Hollywood star John Stamos opened up about his love for Greece and his roots in the Peloponnese in his new memoir, “If You Would Have Told Me.”
Speaking about the newly released book to Travel + Leisure magazine (T+L), the former teen idol, who became best known for his role on the long-running sitcom Full House in 1987, reminisced about travel in his homeland.
Stamos said travel has always been a big part of his life, especially to his family’s home country of Greece.
Stamos’ grandfather, came to the U.S. from the Arcadian village of Kakouri and changed his last name from Stamatopolous to Stamos when he arrived.
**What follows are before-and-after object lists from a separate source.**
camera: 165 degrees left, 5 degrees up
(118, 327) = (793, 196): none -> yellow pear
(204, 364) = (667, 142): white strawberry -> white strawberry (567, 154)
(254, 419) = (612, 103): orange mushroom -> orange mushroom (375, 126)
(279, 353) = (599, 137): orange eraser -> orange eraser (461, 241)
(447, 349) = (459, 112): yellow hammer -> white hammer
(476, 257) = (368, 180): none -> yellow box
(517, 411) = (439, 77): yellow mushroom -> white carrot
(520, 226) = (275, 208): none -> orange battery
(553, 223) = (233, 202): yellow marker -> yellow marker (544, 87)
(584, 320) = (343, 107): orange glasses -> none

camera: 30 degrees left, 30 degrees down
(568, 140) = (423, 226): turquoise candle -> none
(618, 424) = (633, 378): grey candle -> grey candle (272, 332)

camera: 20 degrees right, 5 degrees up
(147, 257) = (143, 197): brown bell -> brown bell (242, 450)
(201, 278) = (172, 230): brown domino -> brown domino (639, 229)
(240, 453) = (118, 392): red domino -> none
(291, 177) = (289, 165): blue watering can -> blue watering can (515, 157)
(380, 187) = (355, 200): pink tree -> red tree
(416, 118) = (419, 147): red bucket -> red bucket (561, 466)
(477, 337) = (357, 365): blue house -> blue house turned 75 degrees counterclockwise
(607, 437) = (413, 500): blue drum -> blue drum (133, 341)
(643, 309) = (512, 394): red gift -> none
And to give his wife Caitlin McHugh a look into his family history, the first trip that the actor took to Greece with her was to his grandfather’s village — partly to film an episode of the heritage-tracing show Who Do You Think You Are? that aired in 2017.
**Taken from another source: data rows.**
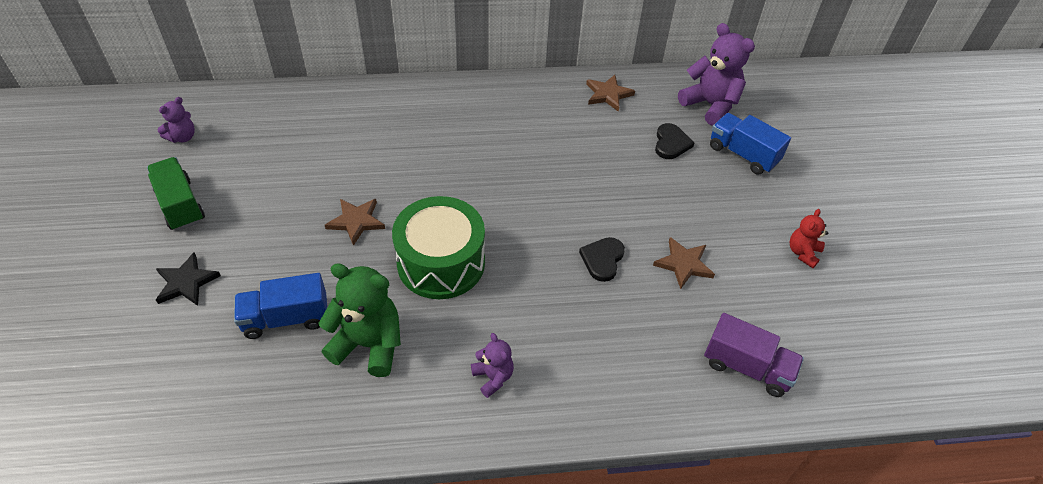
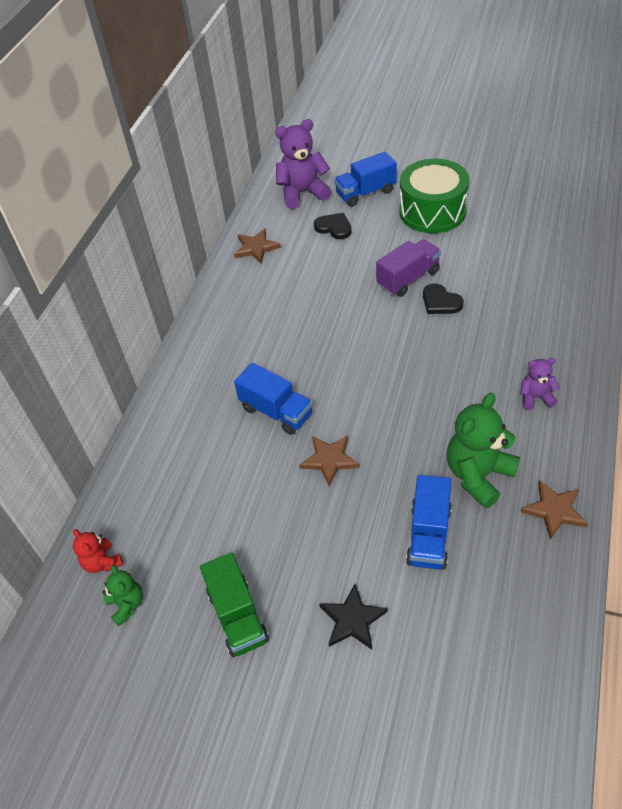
camera: 60 degrees left, 0 degrees up
(180, 205) = (237, 616): green truck -> green truck turned 105 degrees counterclockwise
(182, 137) = (127, 605): purple teddy bear -> green teddy bear
(402, 168) = (276, 411): none -> blue truck
(441, 263) = (405, 406): green drum -> green drum (432, 211)
(683, 264) = (462, 258): brown star -> brown star (554, 510)
(747, 367) = (564, 254): purple truck -> purple truck (408, 278)
(803, 253) = (474, 195): red teddy bear -> red teddy bear (102, 562)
John Stamos on the feeling he gets when in Greece
But it is not even that village that Stamos said he reminisces about the most with Greece, but just the feeling he gets when he is there.
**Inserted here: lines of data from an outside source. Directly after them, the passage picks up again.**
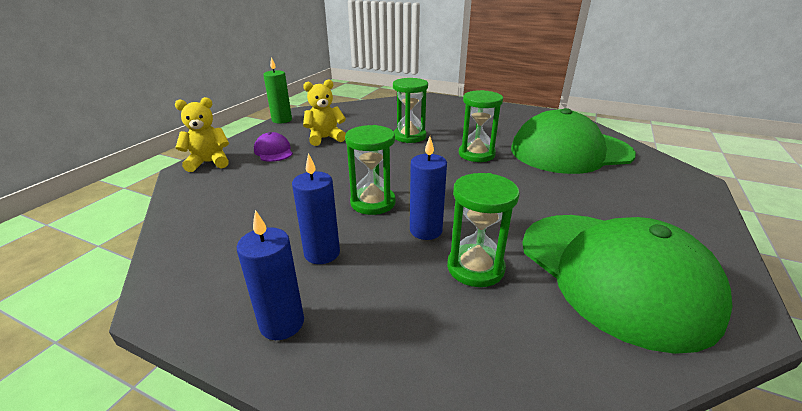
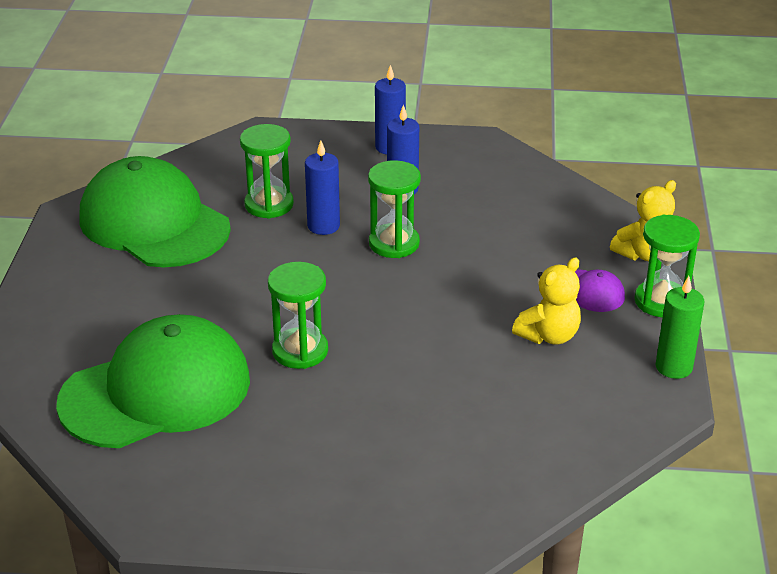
camera: 160 degrees right, 5 degrees up
(409, 136) = (421, 372): green hourglass -> green hourglass (661, 301)

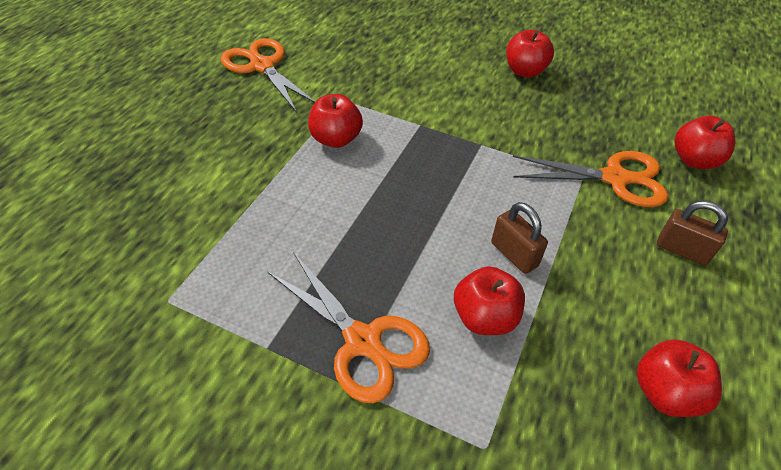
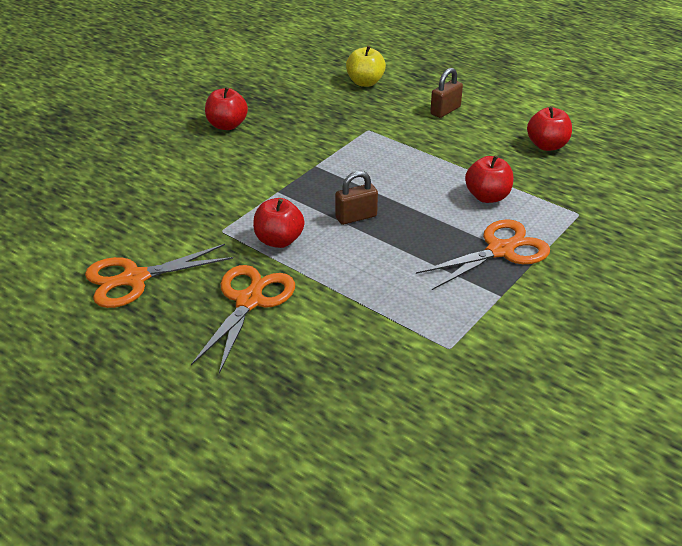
camera: 75 degrees left, 10 degrees down
(514, 254) = (435, 174): brown padlock -> brown padlock (356, 217)
(614, 178) = (373, 117): orange scissors -> orange scissors (249, 301)
(694, 160) = (365, 82): red apple -> yellow apple

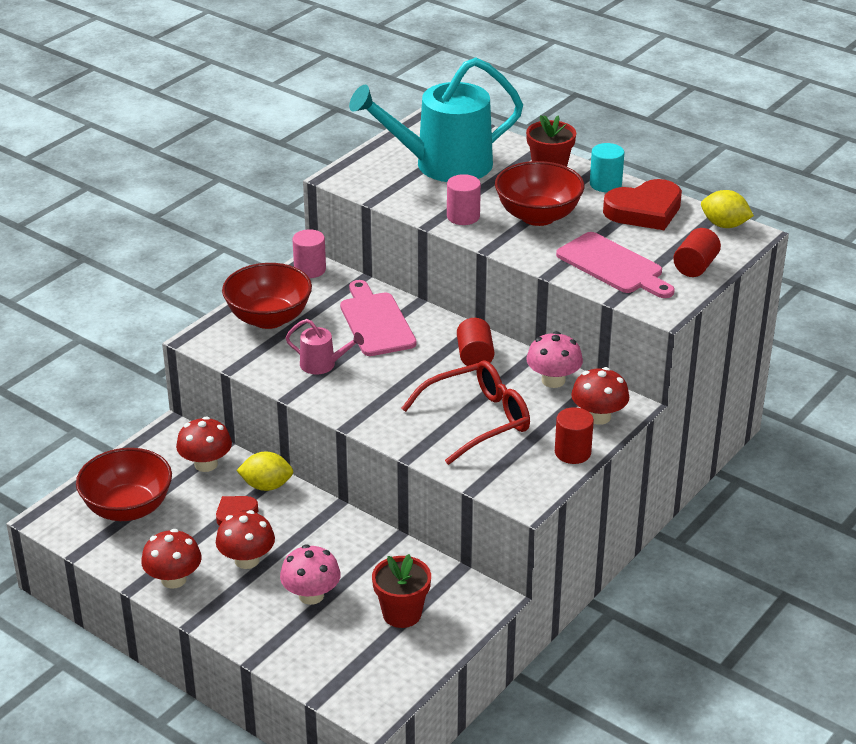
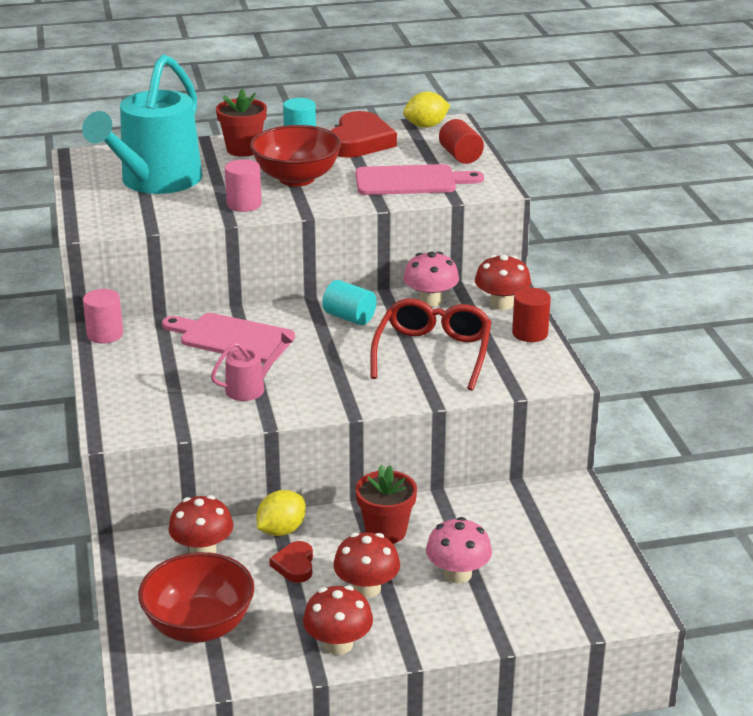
camera: 50 degrees left, 5 degrees down
(269, 318) = (140, 384): red bowl -> none
(402, 614) = (537, 537): red flower pot -> red flower pot (386, 531)
(475, 356) = (349, 317): red cylinder -> turquoise cylinder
“It’s about my dad and the feeling that I get both with my history and my heritage,” he told T+L.
On a recent trip to Greece, he felt like every older man he encountered reminded him of his dad, Bill Stamos Sr. who died in 1998.
“My dad loved it. He found this little tavern, and I haven’t been back, but he was back in the kitchen cooking with the guys and help picking the fish,” he told T+L. “He just loved being around that kind of environment. Those kinds of places always remind me of him and I just see him in a lot of that over there. So it’s not one place.”
When he went to Greece this past August for his 60th birthday, the ER actor said it was a bit upsetting because he wasn’t feeling his father as much this time around.
“Every time I went to Greece before, it was always about my dad. I could feel my dad, everywhere I went. I took him there before he died, one of the last trips he went on,” Stamos recounted in the T+L interview.
“It was almost like I was trying to manufacture that [feeling] for some reason. It first sort of made me sad because it’s been so many years now.”
However, a new travel companion, the couple’s 5-year-old son Billy, has allowed him to see Greece through new eyes and strengthen the connection to his father and Greece with a new curiosity, he said. He references the sentiment of the Disney film Coco in which talking about the deceased keeps the memory and the spirit of the person intact for longer.
“The whole thing there is that you die and you go to heaven. And then if people on earth don’t talk about you and tell stories about you and put pictures up then you die for good up there,” he said.
“So I figured I just need to start talking about it and bring his memories back and then my son started asking about him and it just came full circle,” Stamos told T+L.